Work item: For each line below that includes the word "Rights", make a copy.

#### The input

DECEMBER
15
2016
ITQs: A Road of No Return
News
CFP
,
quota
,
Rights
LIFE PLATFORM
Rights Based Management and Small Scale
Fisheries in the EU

########

Task answer:
Rights
Rights Based Management and Small Scale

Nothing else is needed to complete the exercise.